A fresh, healthy salad intensified by roasted red peppers! Keep in mind, we recommend roasting the red peppers at least one day prior to making this salad so you will have to plan a bit in advance, but this salad is well worth it!
- 2 tablespoon red wine vinegar
- 1 ½ teaspoon juice from 1 lemon
- 2 teaspoon fresh oregano leaves, minced
- ½ teaspoon salt
- ⅛ teaspoon black pepper
- 1 medium garlic clove, minced
- 6 tablespoon olive oil
- ½ medium red onion, sliced thin
- 1 medium cucumber, peeled, halved lengthwise, seeded, cut into ⅛ inch thick slices
- 2 romaine hearts, washed, dried, thoroughly, and torn into 1 ½ inch pieces
- 2 medium vine-ripened tomatoes, each seeded, cut into 12 wedges
- ¼ cup parsley leaves, loosely packed
- ¼ cup mint leaves, loosely packed
- 1 cup roasted peppers, cut into 2 by ½ inch strips
- 2 red bell peppers
- 2 tablespoon olive oil
- Roasted red peppers: Prepare at least 1 day in advance.
- Roasted red peppers: Preheat the oven to 500˚F.
- Roasted red peppers: Place the whole peppers on a sheet pan and place in the oven (30-40 minutes) - turning twice during roasting - until skins are completely wrinkled and peppers are charred.
- Roasted red peppers: Remove the pan from the oven and immediately cover tightly with aluminum foil.
- Roasted red peppers: Set aside (30 minutes) until cool enough to handle.
- Roasted red peppers: Remove the stem, peels, and seeds from each pepper and cut into quarters.

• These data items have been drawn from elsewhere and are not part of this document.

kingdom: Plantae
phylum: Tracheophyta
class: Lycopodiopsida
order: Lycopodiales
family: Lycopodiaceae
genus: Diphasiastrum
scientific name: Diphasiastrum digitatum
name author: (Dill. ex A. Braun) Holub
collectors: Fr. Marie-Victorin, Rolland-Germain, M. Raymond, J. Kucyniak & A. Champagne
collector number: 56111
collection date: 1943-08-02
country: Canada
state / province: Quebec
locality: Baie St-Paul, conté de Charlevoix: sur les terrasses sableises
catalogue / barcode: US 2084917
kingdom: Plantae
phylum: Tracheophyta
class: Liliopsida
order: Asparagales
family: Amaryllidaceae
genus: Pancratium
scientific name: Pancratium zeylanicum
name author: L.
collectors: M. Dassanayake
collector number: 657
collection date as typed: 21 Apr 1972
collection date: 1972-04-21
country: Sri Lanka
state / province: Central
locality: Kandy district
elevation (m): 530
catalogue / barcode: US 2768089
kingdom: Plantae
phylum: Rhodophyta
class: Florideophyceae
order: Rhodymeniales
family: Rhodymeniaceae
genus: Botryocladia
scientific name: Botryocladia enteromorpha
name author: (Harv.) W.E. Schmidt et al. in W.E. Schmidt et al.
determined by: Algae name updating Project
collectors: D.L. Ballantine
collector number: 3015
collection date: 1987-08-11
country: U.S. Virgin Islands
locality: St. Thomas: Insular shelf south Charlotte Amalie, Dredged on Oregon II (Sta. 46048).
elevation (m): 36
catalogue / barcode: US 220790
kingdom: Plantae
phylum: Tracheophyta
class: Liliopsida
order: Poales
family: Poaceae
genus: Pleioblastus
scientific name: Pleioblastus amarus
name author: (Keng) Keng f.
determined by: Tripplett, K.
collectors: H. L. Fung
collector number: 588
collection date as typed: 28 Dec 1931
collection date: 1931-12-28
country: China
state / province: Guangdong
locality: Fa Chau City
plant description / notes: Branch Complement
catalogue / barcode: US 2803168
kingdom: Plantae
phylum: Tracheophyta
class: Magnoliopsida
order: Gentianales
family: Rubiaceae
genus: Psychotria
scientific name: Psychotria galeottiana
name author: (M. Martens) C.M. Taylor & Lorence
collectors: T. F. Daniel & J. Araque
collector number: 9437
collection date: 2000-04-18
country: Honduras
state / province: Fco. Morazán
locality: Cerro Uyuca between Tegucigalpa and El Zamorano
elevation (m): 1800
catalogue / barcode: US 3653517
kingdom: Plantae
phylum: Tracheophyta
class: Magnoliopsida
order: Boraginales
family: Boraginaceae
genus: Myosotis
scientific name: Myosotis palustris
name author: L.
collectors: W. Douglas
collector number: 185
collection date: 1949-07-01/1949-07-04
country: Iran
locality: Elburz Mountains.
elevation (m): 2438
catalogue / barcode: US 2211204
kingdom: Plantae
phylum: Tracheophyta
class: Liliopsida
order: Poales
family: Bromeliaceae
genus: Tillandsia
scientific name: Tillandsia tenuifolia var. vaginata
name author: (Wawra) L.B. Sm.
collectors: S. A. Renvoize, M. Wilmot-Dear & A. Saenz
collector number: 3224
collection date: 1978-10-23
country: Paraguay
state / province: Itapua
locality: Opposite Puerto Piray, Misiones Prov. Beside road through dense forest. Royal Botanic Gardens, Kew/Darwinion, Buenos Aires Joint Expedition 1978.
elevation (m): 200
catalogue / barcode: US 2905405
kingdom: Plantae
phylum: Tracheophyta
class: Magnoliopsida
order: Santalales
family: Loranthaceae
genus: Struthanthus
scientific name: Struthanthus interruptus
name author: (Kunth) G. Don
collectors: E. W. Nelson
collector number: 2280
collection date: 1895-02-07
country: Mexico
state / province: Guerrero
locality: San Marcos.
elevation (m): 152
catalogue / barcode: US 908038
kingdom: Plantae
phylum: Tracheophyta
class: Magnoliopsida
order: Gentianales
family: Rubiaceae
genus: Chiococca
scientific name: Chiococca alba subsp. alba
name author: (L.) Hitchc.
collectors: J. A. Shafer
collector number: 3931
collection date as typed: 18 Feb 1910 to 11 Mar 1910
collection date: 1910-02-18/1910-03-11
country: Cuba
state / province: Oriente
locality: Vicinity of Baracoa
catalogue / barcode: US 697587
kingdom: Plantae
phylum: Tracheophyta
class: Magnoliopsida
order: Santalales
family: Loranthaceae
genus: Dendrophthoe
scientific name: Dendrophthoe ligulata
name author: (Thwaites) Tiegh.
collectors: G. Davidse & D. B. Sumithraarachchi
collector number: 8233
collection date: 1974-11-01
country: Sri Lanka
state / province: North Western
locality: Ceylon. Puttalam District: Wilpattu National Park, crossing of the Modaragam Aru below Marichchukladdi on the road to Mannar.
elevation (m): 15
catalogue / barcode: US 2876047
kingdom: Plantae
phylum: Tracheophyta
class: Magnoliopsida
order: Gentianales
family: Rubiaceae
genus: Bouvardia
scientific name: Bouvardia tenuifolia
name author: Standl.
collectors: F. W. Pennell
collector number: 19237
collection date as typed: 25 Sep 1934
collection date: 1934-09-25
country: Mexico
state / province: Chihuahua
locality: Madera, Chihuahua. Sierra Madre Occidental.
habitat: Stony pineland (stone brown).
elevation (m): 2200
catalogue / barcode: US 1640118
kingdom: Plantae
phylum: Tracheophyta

- Roasted red peppers: Pour the oil over the peppers.
- Roasted red peppers: Cover with plastic wrap and refrigerate.
- Whisk the first seven ingredients (red wine vinegar, lemon, oregano, salt, pepper, garlic clove, olive oil) together in a large bowl until combined.
- Add the onion and cucumber to toss.
- Let stand to blend the flavors (20 minutes).
- Add the romaine, tomatoes, parsley, mint, and peppers to the bowl with the onion and cucumber, toss to coat with the dressing.